Olivier Père

Le Charme discret de la bourgeoisie de Luis Buñuel

ARTE diffuse ce célèbre film de Luis Buñuel ce soir à 20h50. Des amis issus de la grande bourgeoisie et aux activités pas toujours très honnêtes (deux d’entre eux trafiquent de la drogue avec l’ambassadeur d’une dictature imaginaire d’Amérique latine, tandis que maris et épouses se trompent mutuellement) s’invitent à diner régulièrement mais sont à chaque fois empêchés par des évènements saugrenus. Le Charme discret de la bourgeoisie (1974), constitué de nombreux récits et rêves imbriqués les uns dans les autres adopte une construction répétitive, l’une des obsessions de Buñuel. L’invitation à diner est l’une des habitudes de la bourgeoisie, une convention de cette classe sociale ici tournée en ridicule. Buñuel est attentif à ne pas aller trop loin dans le fantastique ou l’absurde, afin de maintenir un équilibre fascinant entre l’incroyable, la surprise et l’impossible.

Assisté de son complice Jean-Claude Carrière, Buñuel donne libre cours à son humour massacrant et iconoclaste, sans cacher sa fascination pour les rituels sociaux de la bourgeoisie. Les principaux objets d’études sont le couple et l’infidélité, le clergé, l’armée, les idées réactionnaires, l’hypocrisie… C’est plus que jamais du cinéma d’entomologiste, et la méticulosité de la construction débouche sur l’onirisme.

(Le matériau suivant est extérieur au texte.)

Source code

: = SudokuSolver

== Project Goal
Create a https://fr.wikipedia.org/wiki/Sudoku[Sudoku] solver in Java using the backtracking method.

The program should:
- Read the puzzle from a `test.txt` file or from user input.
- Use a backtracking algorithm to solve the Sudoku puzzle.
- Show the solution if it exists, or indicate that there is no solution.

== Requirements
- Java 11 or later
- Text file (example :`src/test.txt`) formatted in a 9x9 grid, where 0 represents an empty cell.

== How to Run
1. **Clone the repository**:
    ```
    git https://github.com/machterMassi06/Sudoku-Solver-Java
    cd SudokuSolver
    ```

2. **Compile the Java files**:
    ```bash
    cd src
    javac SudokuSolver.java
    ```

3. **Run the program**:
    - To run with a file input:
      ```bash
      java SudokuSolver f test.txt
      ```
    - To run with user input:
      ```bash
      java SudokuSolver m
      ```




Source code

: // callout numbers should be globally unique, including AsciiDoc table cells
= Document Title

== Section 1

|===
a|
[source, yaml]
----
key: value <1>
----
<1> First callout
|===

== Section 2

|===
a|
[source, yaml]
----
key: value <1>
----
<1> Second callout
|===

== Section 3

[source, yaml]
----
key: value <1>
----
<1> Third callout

Le même principe des associations d’idées, du cadavres exquis et du rêve raconté, avec une construction faussement alternative qui répond en fait à un agencement musical et proche des mécanismes de l’inconscient sera repris et poussé à son paroxysme dans le film suivant de Luis Buñuel Le Fantôme de la liberté (1974), film moins parfait que Le Charme discret de la bourgeoisie, mais d’une liberté absolue comme son titre l’indique.

 

Le même soir à 22h30, on pourra voir le dernier film de Luis Buñuel, Cet obscur objet du désir (1977), adaptation libre et contemporaine de « La Femme et le Pantin » de Pierre Louÿs déjà porté plusieurs fois à l’écran. Pour la dernière fois devant la caméra du cinéaste espagnol Fernando Rey incarne un homme vieillissant tombant dans les filets d’une belle jeune femme. Elle a la particularité d’être interprétée par deux actrices, Angela Molina et Carole Bouquet, le feu et la glace, sans que cette incongruité ne soit jamais mentionnée ni dans les dialogues ni dans le scénario. Le tournage avait débuté avec Maria Schneider dans le rôle de Conchita. Mais les choses se passèrent très mal et Buñuel décida de se séparer de la jeune actrice. Ne voulant ou ne pouvant pas choisir entre les deux nouvelles postulantes, il les engagea toutes les deux. Ultime pirouette surréaliste, preuve que le cinéma est fait pour transgresser les règles et les conventions, mais toujours avec douceur et subtilité. Au point que certains spectateurs ne se rendirent pas compte durant la projection que Conchita était incarnée par deux actrices à l’apparence physique pourtant différente.